Fueling South Jersey’s Economy

As a lifelong resident of Salem County, I’ve lived near PSEG’s nuclear plants my whole life. I was a young girl when the plants were built 40 years ago. I remember seeing the steady stream of trucks carrying workers and big pieces of equipment to the plant. It was exciting for me and my friends. It seemed like the biggest thing that had ever happened around here.

Today, I’m the executive director of the Salem County Chamber of Commerce and the plants are the heartbeat of the county’s economy. More than 400 businesses belong to the chamber, of which 80 percent are small companies. Many of those businesses wouldn’t exist without PSEG’s nuclear plants. The plants and their 1,600 employees are vital customers.

For many of those shops and businesses the busy season is a four-to-six week period in the spring and fall. During that time, PSEG brings 1,000 additional workers on site twice a year for maintenance and refueling outages. They help do the maintenance work that can’t be performed while the plant is running. This spring they are already here working again with the PSEG team to test, repair, upgrade and replace equipment so the plant can continue to safely produce the electricity New Jersey depends on for years to come. When you live close to a nuclear plant you pay attention to safety. And we in Salem County are well aware that nuclear power has the safest track record of any power source – regardless of the sensational headlines.

The work to keep the plants safe and dependable is a boon to our economy. Our normally quiet community buzzes with activity. Traffic picks up. Hotels are booked for weeks. Lawn signs pop up advertising rooms for rent.

Fueling South Jersey’s Economy“The nuclear plant outages have such a big impact on our business,” said Ollivia Willis, general manager of the Hampton Inn. “Workers come from all over the country to Salem County to support PSEG’s refueling outages.”

The local restaurants and sandwich shops are packed. The wait line is several people deep for orders at convenience stores, pizza places and coffee shops as workers grab their meals on the go.

The DiMarco family has owned the Italian Kitchen for more than 30 years and the outages have become a rite of spring.

“It’s our busy season and we get workers coming and going at the shift changes for both breakfast and dinner,” Gino DiMarco said. “It’s a lot of hungry mouths to feed so we love when it’s refueling outage season!”
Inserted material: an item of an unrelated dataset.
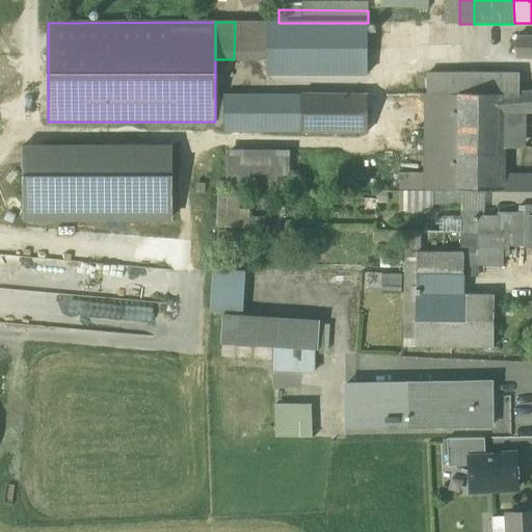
[(267,59),(267,23),(235,22),(234,59),(267,59)]
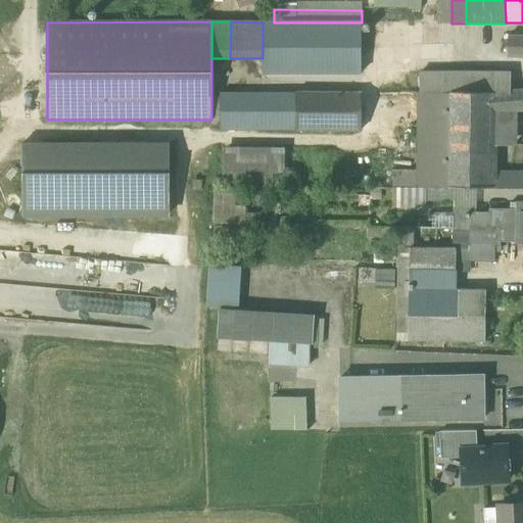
[(362,74),(362,22),(274,22),(263,22),(263,58),(263,74),(362,74)]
It’s hard to imagine Salem County without PSEG’s nuclear plants. They are a vital part of our community. The plant and its employees are good neighbors that make many contributions to the area. Part of that is economic. The plants, the employees, and the thousands of contractors who support the outages are important to the health of the Salem business community. It’s one of the many reasons why New Jersey needs nuclear.

To learn more about the fate of New Jersey’s nuclear plants, please visit njneedsnuclear.com and sign up to stay informed.

Jennifer Jones

Jennifer Jones

Executive Director, Salem County Chamber of Commerce


  1. John F Hall

    You always do a great job helping the business of Salem County!

  2. Tanya Weaver

    Well written article Jennifer!!

  3. Andrew R. Tomko

    I transplanted here over 27 years ago. I am a witness to what the devastation from plant closings mean. Originally from the Pittsburgh area, I know what happens when your job is gone for good. I was laid-off and was told that it was temporary. The lay-off was permanent,
    the job was now temporary. As the old saying goes: “never bite the hand that feeds you”. Keep nuclear power alive and well in Salem county.

  4. Ed Olearczyk (Edward Francis James)

    When the plant opened I was at Seton Hall and made a presentation on the future of Nukes. That was early 70’s and we have not really had much growth since. We need more plants like this.

  5. Diane Jones

    Knowing the history of Salem and many of its workers and what we do to make security TIGHT, we need to keep the plant in good working order, it produces so much power for south Jersey residents and at a low cost. It is one of the best investments. I have heard about nuclear for years even finding out the director at one time was a family member. I know there are strict rules and regulations in this plant that other companies try to follow. And yes, I am a retired employee of the company but not in this location. I also knew the man who wrote the book on Three Mile Island reconstruction. He had ties to the NRC and I heard all about it. PS paid a lot of attention to what they did wrong.